🎧 Having a party - the rise of Vardy

Jamie Vardy and Marc Albrighton played everything from Championship to Champions League football together at Leicester
- Published
With the Jamie Vardy party at Leicester City now over, the striker's remarkable journey to becoming the greatest Foxes goalscorer of all time has been chronicled by BBC Radio Leicester.
Former winger Marc Albrighton, who won the Premier League title and lifted the FA Cup alongside the England forward, joins Leicester City commentator Owynn Palmer-Atkin in hosting the five-part series.
Episode one starts at the beginning of Vardy's remarkable football journey and the disappointment of being released by boyhood club Sheffield Wednesday as a teenager.
His time playing for a college team after that was followed by a life-shaping spell at Stocksbridge Park Steels – where he played for six months with an electronic tag on his ankle after being convicted of assault.
A 6:00pm curfew that was also imposed on Vardy meant the first two occasions that Neil Aspin went to try watch the forward during his time as Halifax boss, he wasn't there because both matches were evening kick-offs.
"From first seeing him, I knew he was a player we had to sign," Aspin said.
It cost the West Yorkshire club £15,000 to get a player that would go on to score 145 Premier League goals and net seven times in 26 internationals for England.

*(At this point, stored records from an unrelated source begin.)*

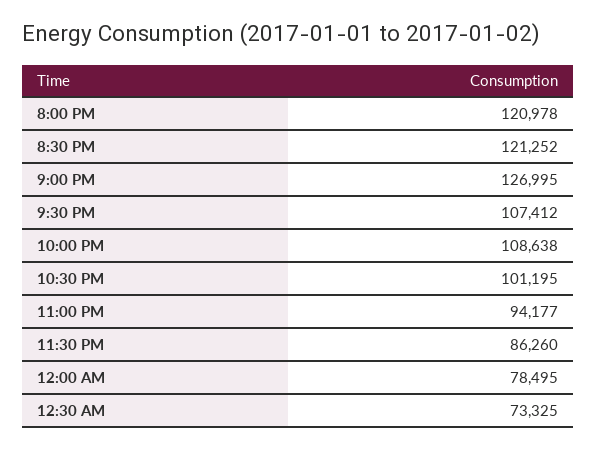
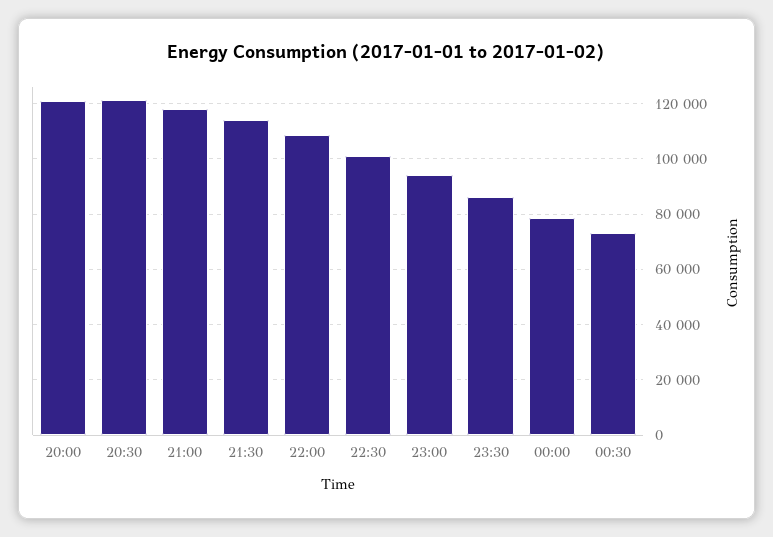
  {
    "8:00 PM": 120978,
    "8:30 PM": 121252,
-   "9:00 PM": 126995,
+   "9:00 PM": 117500,
-   "9:30 PM": 107412,
+   "9:30 PM": 115000,
    "10:00 PM": 108638,
    "10:30 PM": 101195,
    "11:00 PM": 94177,
    "11:30 PM": 86260,
    "12:00 AM": 78495,
    "12:30 AM": 73325
  }

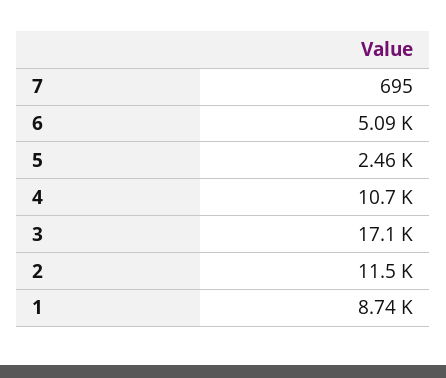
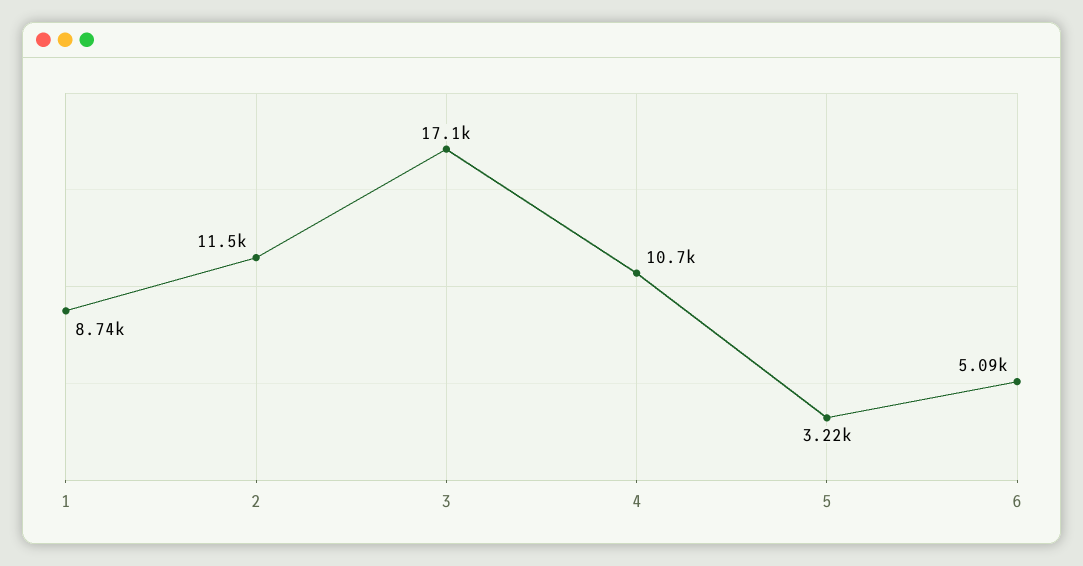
  {
-   "7": 695,
    "6": 5090,
-   "5": 2460,
+   "5": 3220,
    "4": 10700,
    "3": 17100,
    "2": 11500,
    "1": 8740
  }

Aspin also tells the story of Vardy coming close to scoring a hat-trick of hat-tricks in one week of his one season with Halifax, which earned him a move to then non-league side Fleetwood Town.
It was his golden-boot winning exploits with the Cod Army, which helped them win promotion to the English Football League for the first time in 2011-12, that made Vardy the first non-league player to cost £1m when he then joined Championship club Leicester.
Steve Walsh, Leicester City's former head of recruitment, talks about how they landed the future star's signature when Southampton had also been "in for him".